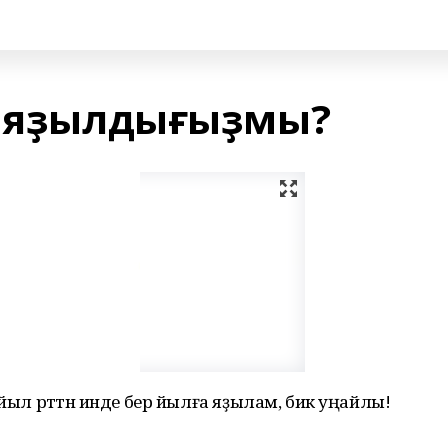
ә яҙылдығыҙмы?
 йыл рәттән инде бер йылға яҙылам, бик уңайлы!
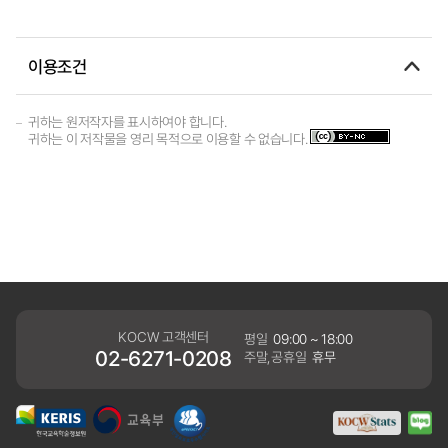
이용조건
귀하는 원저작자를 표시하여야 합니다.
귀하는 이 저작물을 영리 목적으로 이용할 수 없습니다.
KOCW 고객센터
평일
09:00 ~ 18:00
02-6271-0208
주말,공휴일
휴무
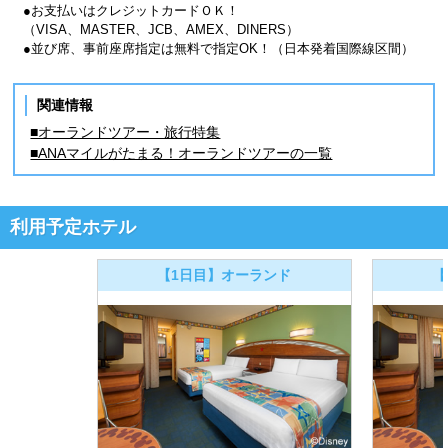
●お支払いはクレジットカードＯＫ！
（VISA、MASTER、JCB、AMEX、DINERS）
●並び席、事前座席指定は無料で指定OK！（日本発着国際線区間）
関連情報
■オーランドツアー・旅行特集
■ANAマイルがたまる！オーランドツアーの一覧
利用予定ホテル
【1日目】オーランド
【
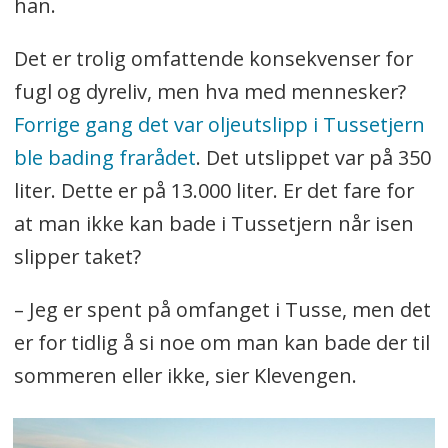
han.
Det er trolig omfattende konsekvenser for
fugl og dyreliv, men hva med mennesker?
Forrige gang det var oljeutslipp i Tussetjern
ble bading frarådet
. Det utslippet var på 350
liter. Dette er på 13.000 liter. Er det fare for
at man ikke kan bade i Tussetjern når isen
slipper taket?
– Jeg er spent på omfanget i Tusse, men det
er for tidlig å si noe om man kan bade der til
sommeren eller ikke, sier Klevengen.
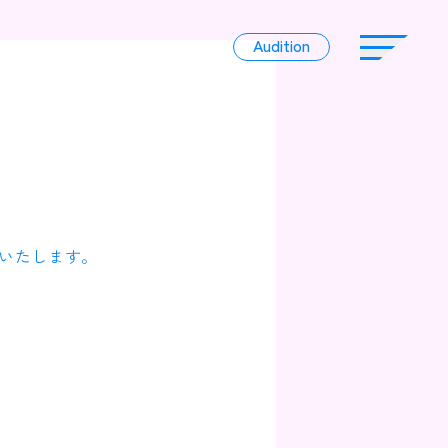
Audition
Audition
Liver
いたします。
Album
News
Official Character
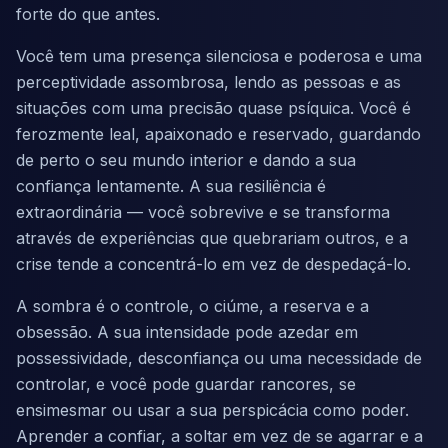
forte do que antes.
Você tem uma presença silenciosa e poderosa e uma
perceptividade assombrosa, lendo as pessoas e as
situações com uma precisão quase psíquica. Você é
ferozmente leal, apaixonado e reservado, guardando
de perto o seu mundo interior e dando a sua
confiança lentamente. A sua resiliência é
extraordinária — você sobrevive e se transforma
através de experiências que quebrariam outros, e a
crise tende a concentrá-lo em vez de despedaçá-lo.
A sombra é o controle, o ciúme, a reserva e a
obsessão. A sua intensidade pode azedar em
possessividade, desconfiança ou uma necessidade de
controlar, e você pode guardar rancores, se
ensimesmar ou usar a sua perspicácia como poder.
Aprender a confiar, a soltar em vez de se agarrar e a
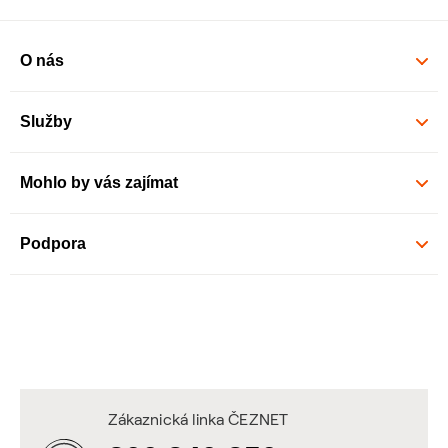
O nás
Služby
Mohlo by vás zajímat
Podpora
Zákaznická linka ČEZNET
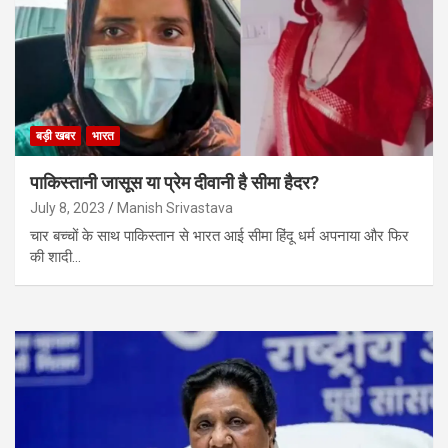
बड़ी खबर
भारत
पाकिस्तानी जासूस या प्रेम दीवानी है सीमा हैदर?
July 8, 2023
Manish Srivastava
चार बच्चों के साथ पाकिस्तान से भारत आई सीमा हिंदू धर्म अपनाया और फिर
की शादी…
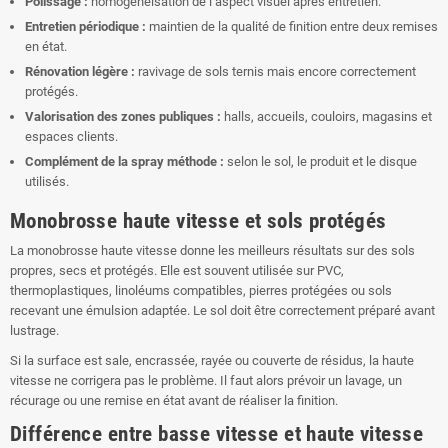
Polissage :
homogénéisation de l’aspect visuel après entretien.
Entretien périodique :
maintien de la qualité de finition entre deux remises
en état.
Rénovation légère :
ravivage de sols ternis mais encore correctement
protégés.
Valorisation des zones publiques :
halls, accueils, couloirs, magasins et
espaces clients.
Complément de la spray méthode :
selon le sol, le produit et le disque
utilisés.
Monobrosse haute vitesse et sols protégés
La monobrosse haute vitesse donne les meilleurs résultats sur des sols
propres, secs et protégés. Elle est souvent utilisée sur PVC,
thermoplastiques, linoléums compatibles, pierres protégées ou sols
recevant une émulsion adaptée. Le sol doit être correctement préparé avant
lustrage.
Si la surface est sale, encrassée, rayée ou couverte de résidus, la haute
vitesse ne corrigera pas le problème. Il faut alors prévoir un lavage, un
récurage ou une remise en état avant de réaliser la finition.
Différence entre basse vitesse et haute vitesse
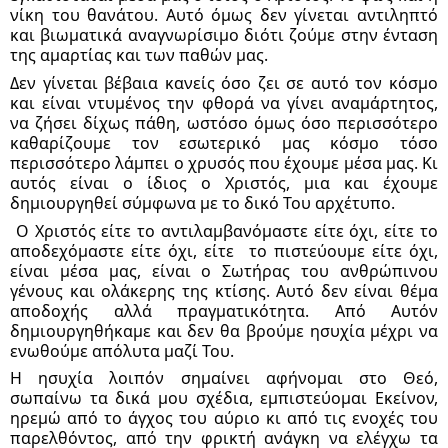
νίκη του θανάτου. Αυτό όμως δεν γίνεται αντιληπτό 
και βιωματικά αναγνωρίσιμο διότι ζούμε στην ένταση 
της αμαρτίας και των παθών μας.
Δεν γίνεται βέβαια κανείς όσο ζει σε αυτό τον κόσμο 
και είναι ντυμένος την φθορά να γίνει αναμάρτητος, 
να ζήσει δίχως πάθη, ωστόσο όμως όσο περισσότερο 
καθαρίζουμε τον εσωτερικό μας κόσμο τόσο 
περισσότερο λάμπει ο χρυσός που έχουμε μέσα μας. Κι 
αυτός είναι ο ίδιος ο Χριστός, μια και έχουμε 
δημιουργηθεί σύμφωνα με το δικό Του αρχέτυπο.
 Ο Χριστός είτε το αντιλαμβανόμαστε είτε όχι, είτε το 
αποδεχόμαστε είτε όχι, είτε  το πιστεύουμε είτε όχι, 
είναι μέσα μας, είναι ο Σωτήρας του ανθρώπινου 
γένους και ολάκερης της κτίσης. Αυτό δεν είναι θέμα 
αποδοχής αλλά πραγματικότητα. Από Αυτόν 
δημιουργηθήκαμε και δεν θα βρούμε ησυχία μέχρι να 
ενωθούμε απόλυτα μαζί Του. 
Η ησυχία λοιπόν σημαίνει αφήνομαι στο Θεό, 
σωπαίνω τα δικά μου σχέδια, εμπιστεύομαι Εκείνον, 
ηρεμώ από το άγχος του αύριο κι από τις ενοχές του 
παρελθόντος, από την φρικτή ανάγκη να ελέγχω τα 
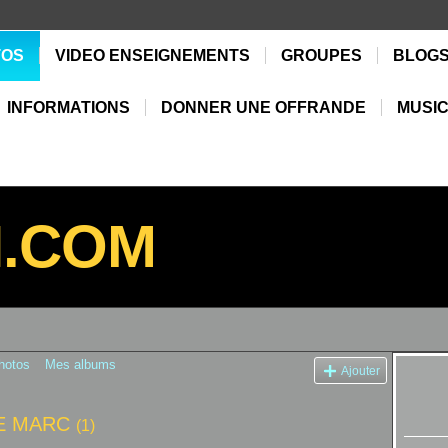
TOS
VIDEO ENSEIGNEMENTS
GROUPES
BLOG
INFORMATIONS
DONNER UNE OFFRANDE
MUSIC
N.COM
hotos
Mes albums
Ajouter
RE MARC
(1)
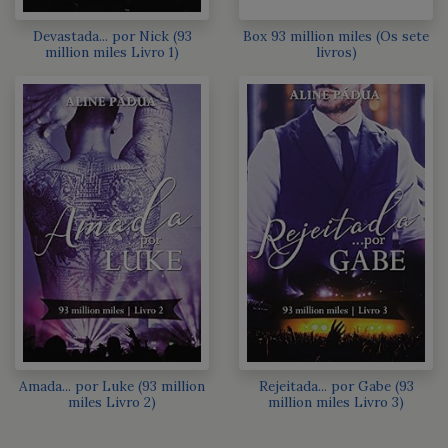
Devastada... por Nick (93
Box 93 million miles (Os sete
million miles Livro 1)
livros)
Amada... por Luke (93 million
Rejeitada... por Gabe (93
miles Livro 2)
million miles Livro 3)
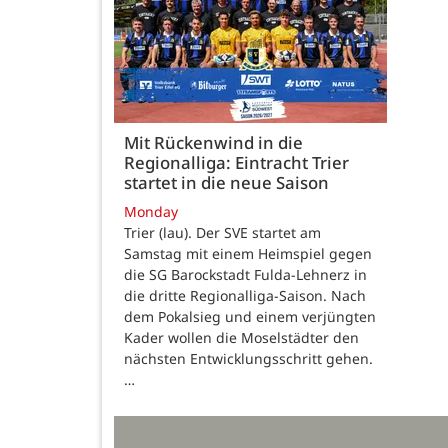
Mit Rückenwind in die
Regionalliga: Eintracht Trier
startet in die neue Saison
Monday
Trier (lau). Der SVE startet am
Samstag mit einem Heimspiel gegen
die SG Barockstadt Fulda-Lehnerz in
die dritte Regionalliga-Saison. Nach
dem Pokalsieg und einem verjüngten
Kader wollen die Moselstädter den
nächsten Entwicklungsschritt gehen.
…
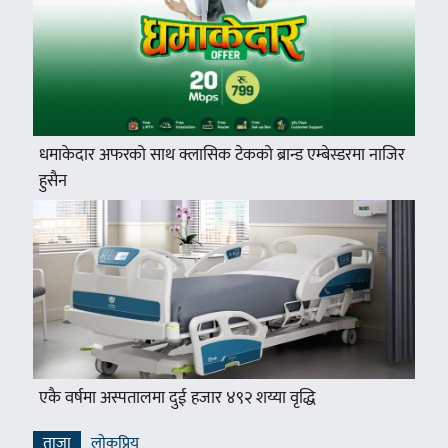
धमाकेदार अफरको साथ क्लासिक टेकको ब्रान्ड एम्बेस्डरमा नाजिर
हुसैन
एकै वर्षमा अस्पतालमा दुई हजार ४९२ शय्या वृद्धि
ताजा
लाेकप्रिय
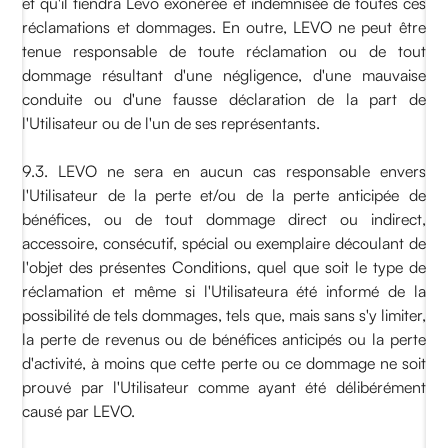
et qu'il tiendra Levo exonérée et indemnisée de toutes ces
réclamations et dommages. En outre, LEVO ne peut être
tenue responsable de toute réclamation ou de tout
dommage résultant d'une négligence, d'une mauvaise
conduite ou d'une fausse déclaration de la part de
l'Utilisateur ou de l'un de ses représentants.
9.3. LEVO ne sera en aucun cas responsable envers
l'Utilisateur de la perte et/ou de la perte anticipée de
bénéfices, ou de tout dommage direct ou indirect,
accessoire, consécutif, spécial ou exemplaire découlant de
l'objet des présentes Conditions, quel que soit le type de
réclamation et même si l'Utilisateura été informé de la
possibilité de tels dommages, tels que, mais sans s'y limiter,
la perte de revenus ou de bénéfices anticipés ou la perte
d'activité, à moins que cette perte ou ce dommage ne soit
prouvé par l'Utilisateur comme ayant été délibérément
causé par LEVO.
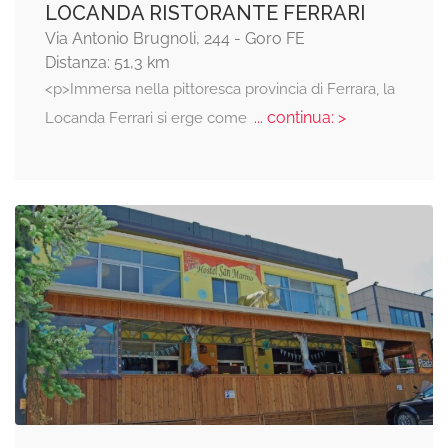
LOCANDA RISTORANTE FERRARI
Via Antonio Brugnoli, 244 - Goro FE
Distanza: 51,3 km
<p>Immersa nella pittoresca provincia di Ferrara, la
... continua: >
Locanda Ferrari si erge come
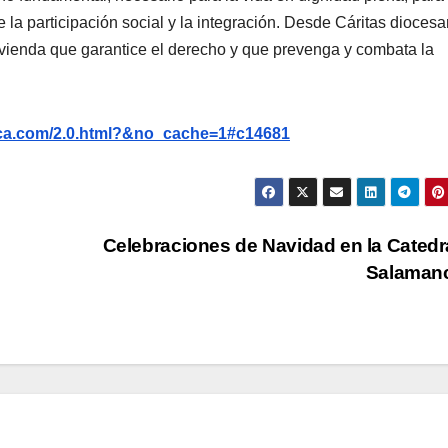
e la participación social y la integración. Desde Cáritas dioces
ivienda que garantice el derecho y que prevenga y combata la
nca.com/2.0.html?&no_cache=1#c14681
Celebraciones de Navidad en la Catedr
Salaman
▬▬▬
▸ **AIM OF THE TASK**:
With "protégés" as the string to look for, count the matching lines above and give the number by itself.

▸ **YOUR SOLUTION**:
3